CHECK YOUR UNDERSTANDING
(A) Please list every year mentioned in the text on cleaning the 'YearMade' column, in the order they appear.
(B) Carry the text on cleaning the 'YearMade' column forward from its last line.

The plot now shows a more clear relationship between ‘YearMade’ and ‘SalePrice’. But the spike in the year 1920 is still concerning. Most probably it is also a recording error when the manufacturing year was not known then it was assigned some lowest available value in the system (similar to the year 1000). Let’s take this assumption that manufacturing years before 1950 are unknown and should be assigned np.nan

df.loc[df.YearMade<1950, 'YearMade'] = np.nan

##
# after transformation
df.plot.scatter('YearMade', 'SalePrice')

<AxesSubplot:xlabel='YearMade', ylabel='SalePrice'>

Let’s also replace the missing values with the function created above.

fix_missing_num(df, 'YearMade')

Plotted data images:
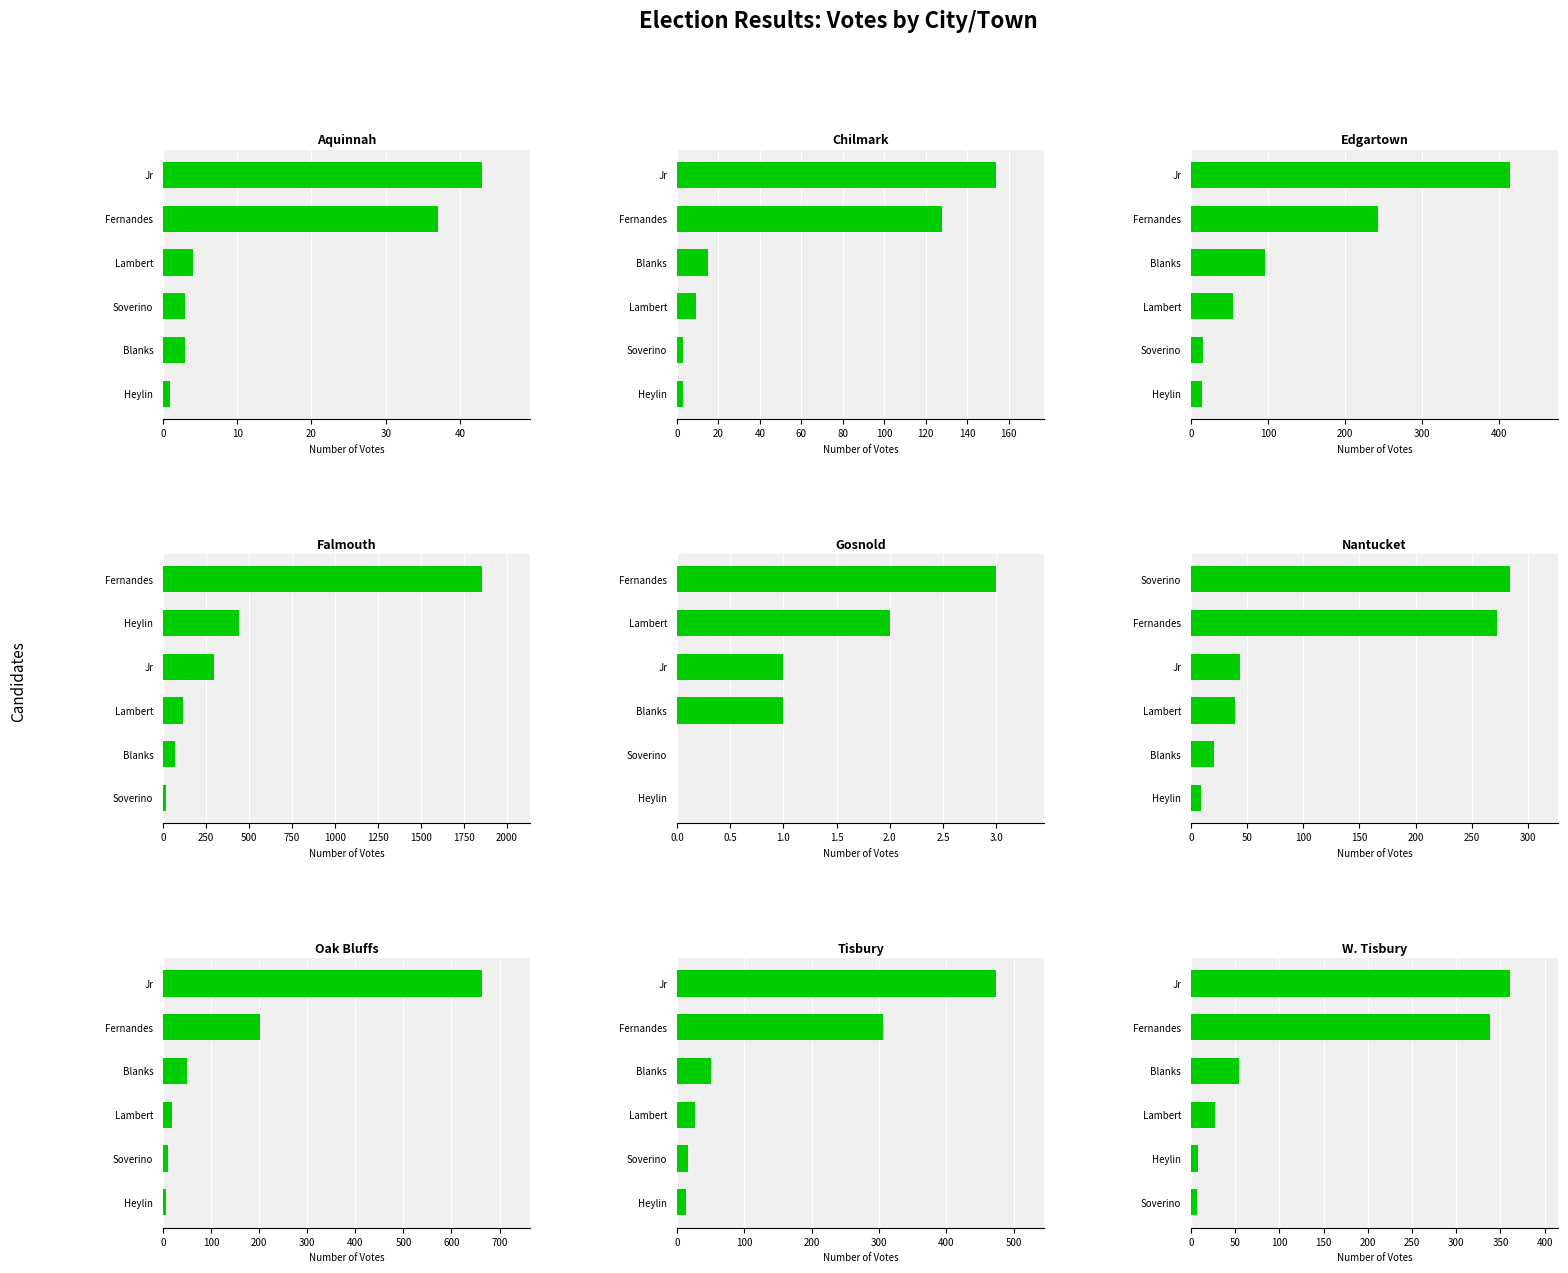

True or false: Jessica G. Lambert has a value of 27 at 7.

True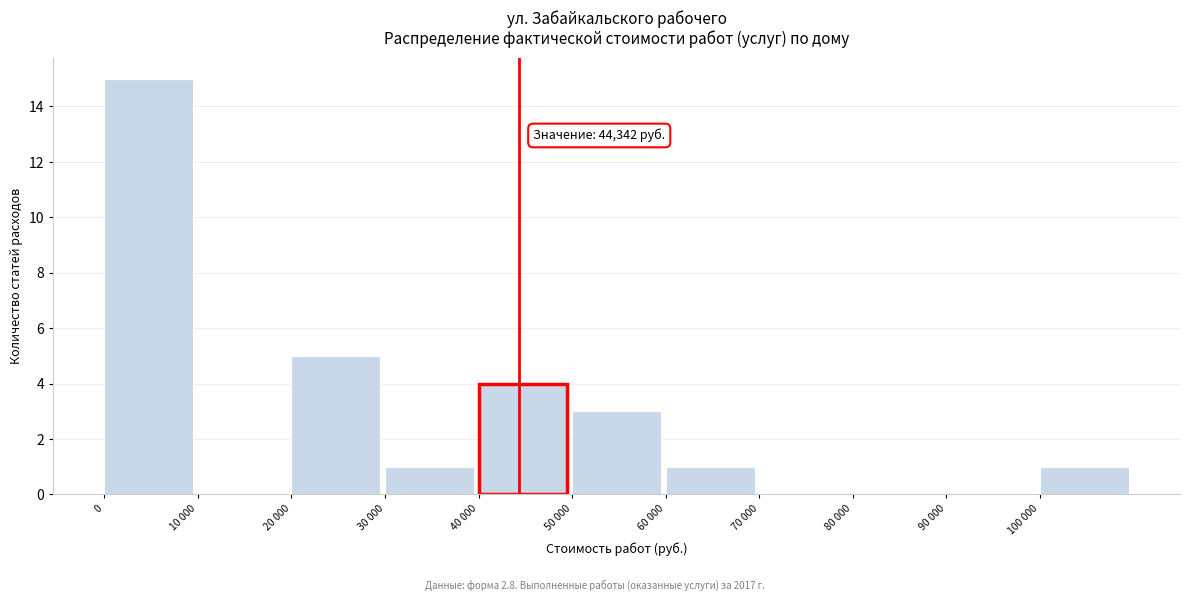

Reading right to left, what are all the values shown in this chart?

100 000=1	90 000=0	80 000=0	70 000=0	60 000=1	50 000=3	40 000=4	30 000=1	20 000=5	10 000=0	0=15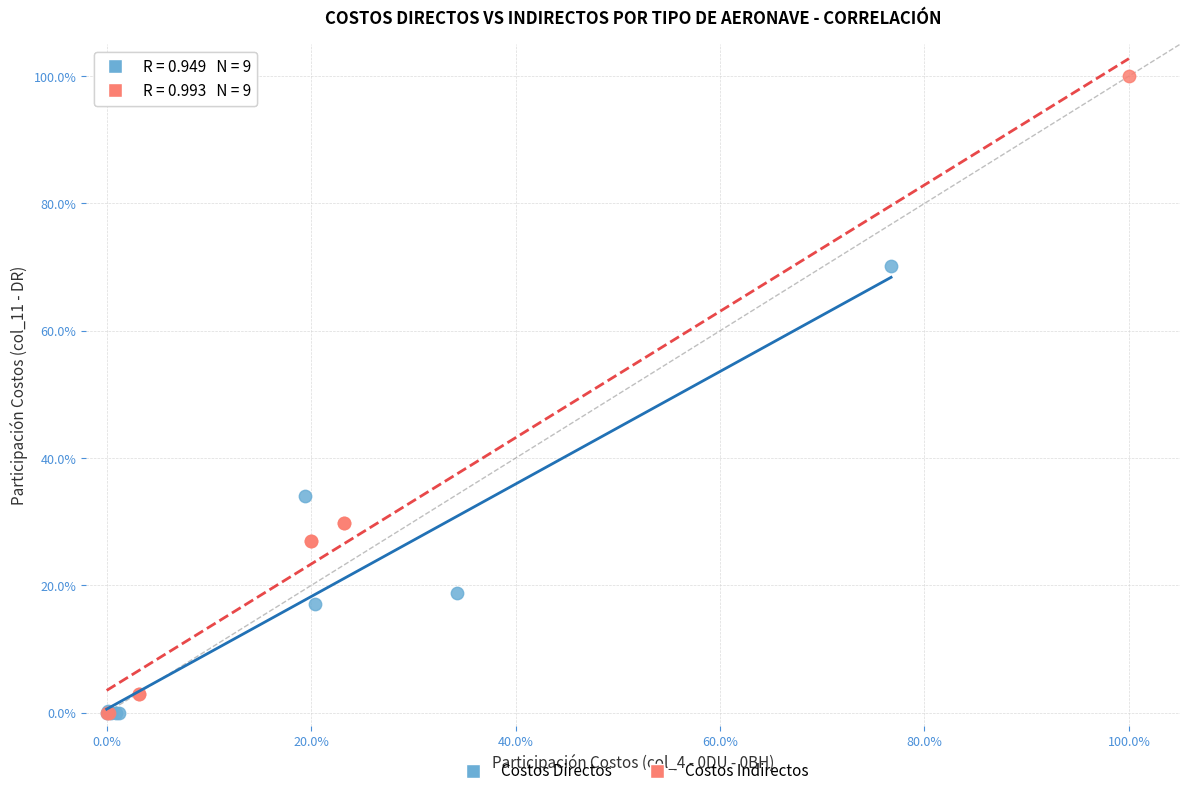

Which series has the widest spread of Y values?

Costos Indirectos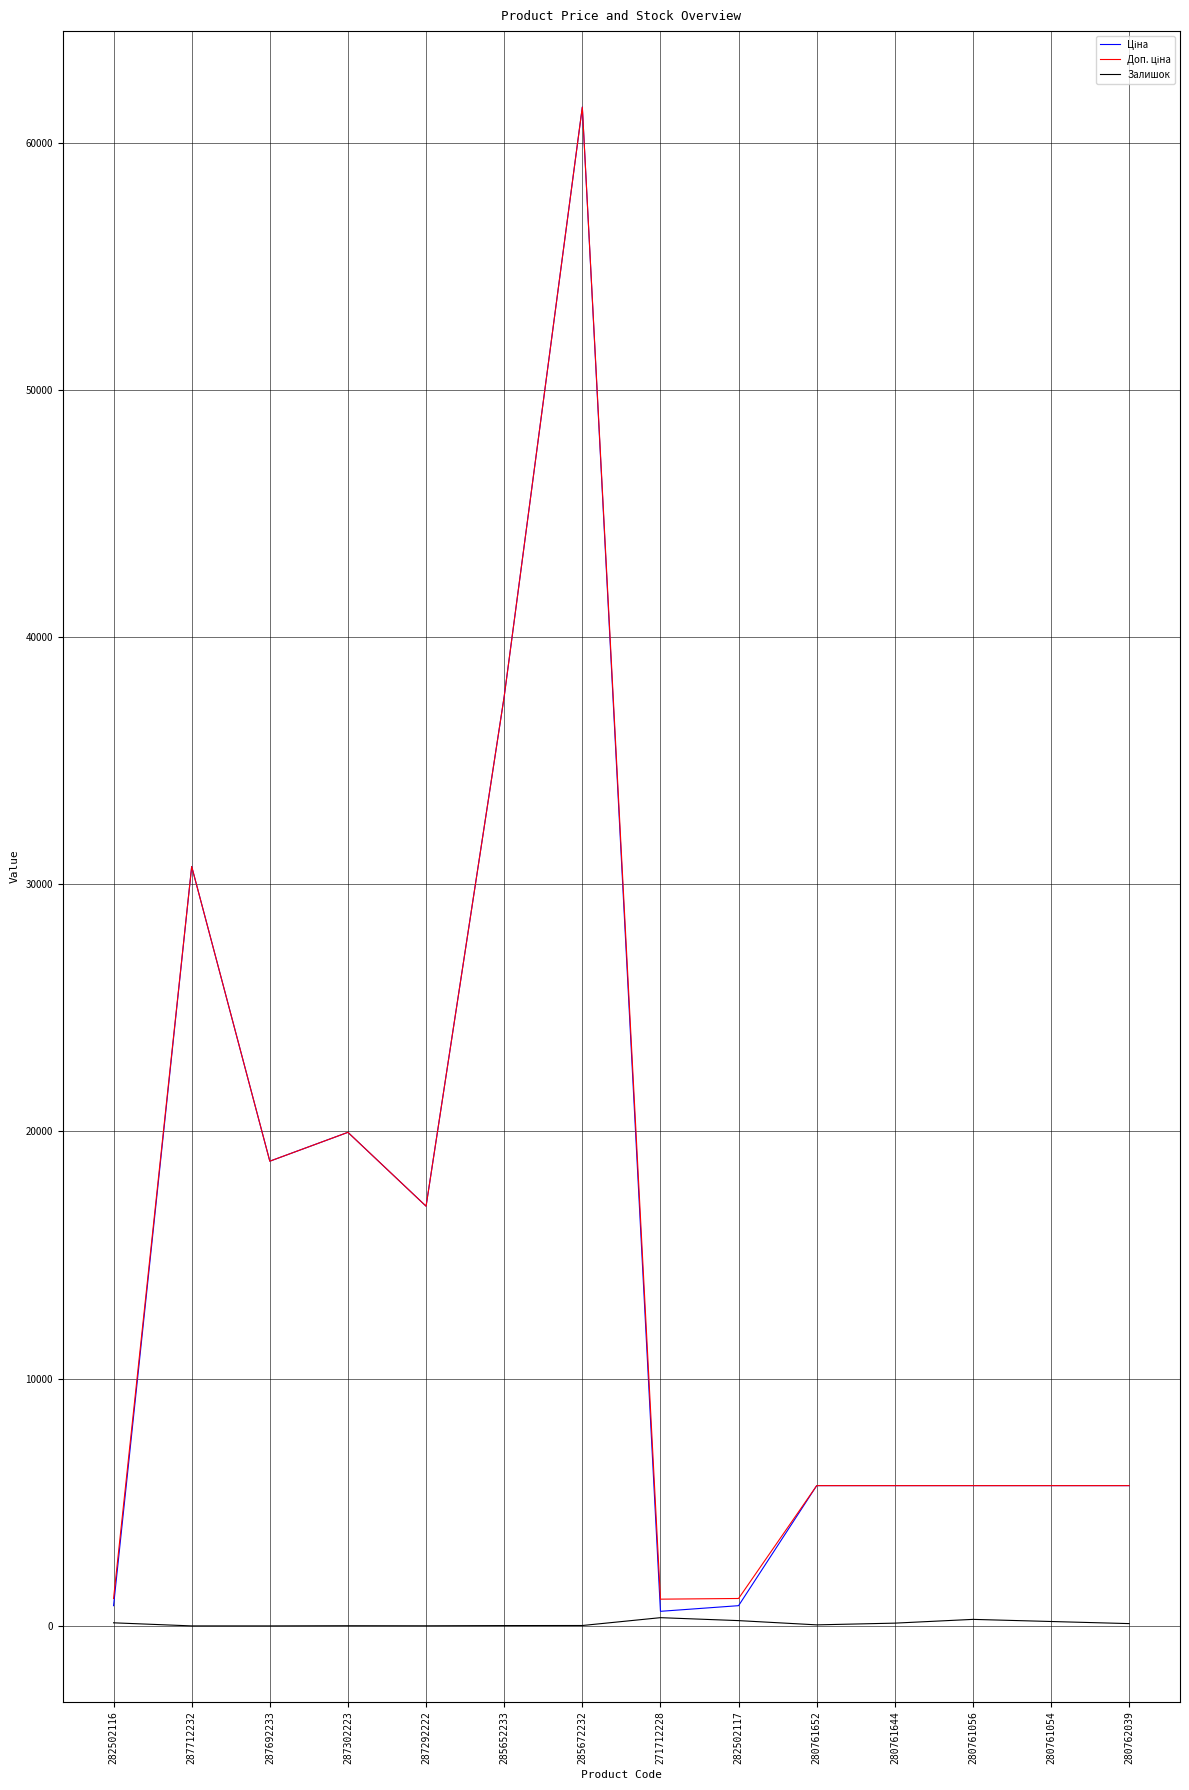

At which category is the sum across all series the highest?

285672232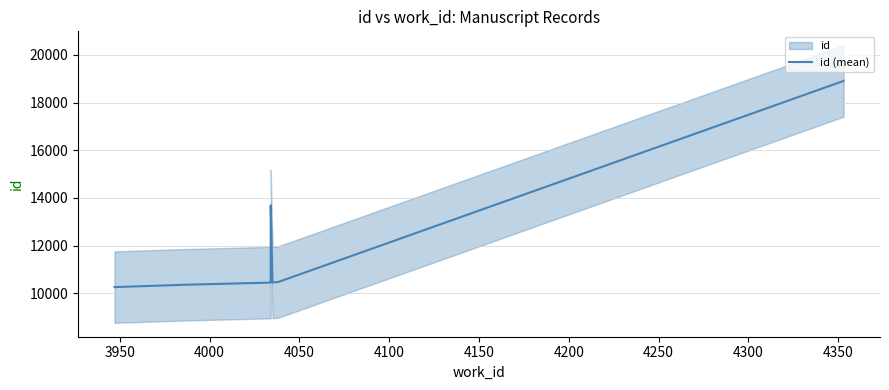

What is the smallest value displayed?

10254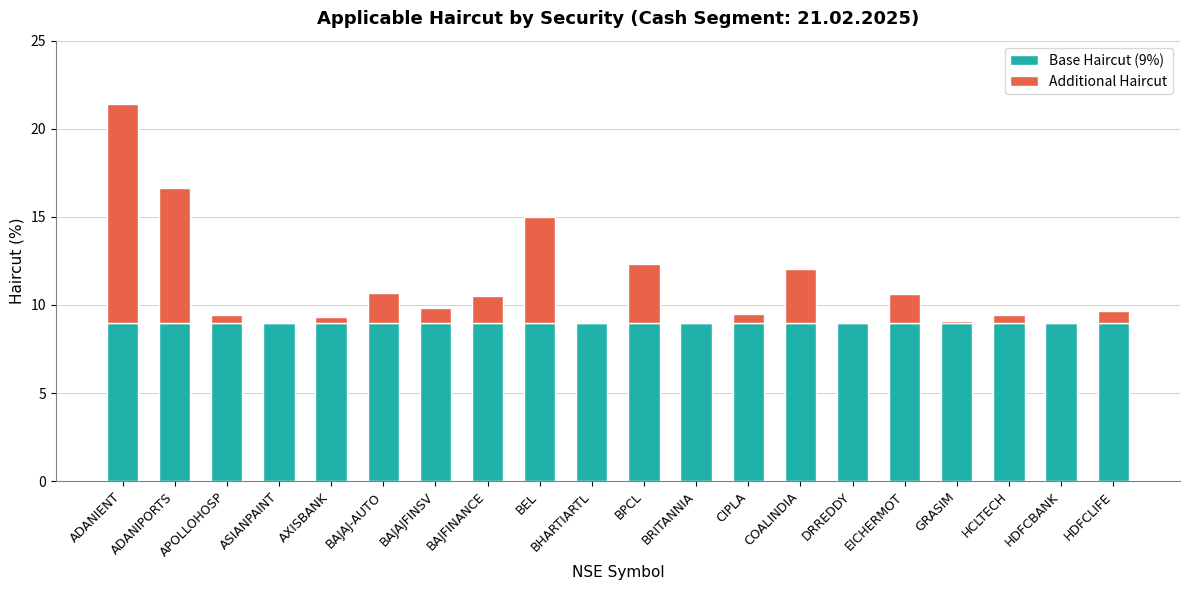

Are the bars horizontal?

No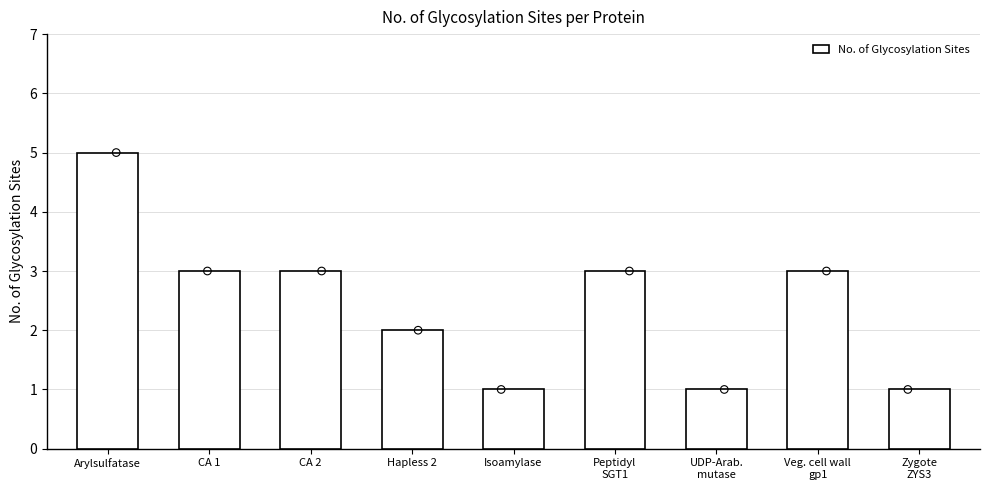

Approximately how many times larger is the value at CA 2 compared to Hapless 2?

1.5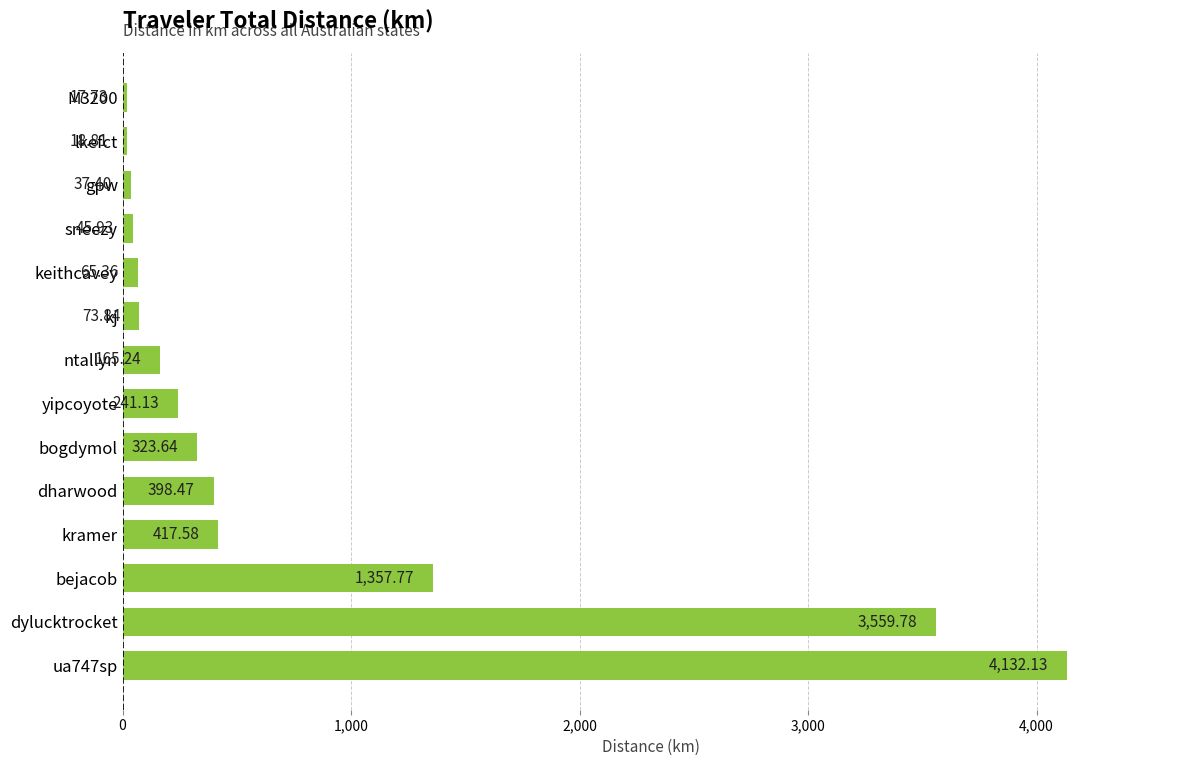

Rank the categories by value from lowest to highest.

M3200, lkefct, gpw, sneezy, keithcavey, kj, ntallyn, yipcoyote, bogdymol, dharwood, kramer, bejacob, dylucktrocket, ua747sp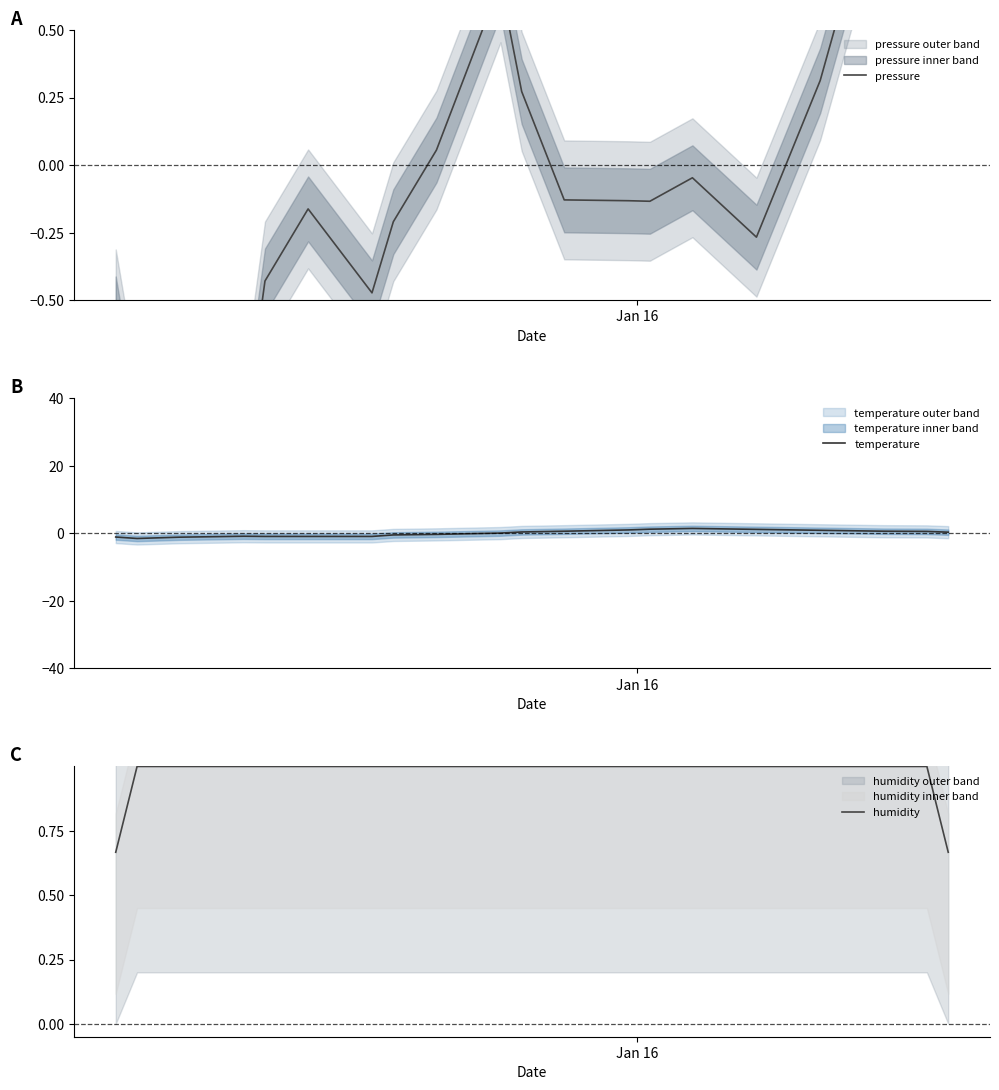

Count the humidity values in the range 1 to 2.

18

RESULTS IN ORDER
(A) 1920, 1000, 1950

(B)
MachineHoursCurrentMeter

The next numerical feature that comes is MachineHoursCurrentMeter. This feature tells us the number of hours a machine has been in use when it was brought to the auction. So older machines are much more likely to have more hours on them as compared to newer machines. There should be a correlation between machine hours and the vehicle in use period (a period between manufacturing and auction). To verify this relationship we first need to find the period in years between manufacturing and auction. We have the ‘YearMade’ that tells us when the vehicle was made. We have the ‘saledate’ which is a DateTime string object but we can use it to find the ‘YearSold’.

df['YearSold'] = df['saledate'].dt.year

##
# verify that we have correct data
df[['saledate', 'YearSold']].head()

	saledate	YearSold
0	2006-11-16	2006
1	2004-03-26	2004
2	2004-02-26	2004
3	2011-05-19	2011
4	2009-07-23	2009

Now we can use ‘YearMade’ and ‘YearSold’ to find the number of years the vehicle remained in use. Let’s call this new column ‘YearsInUse’

df['YearsInUse'] = df['YearSold'] - df['YearMade']

##
# verify the results
df[['YearsInUse', 'YearSold', 'YearMade']].head()

	YearsInUse	YearSold	YearMade
0	2.0	2006	2004.0
1	8.0	2004	1996.0
2	3.0	2004	2001.0
3	10.0	2011	2001.0
4	2.0	2009	2007.0

A sold year cannot be less than a manufacturing year. So let’s verify data integrity as well.

df.loc[df.YearsInUse<0, ['YearsInUse', 'saledate', 'YearSold', 'YearMade']].head()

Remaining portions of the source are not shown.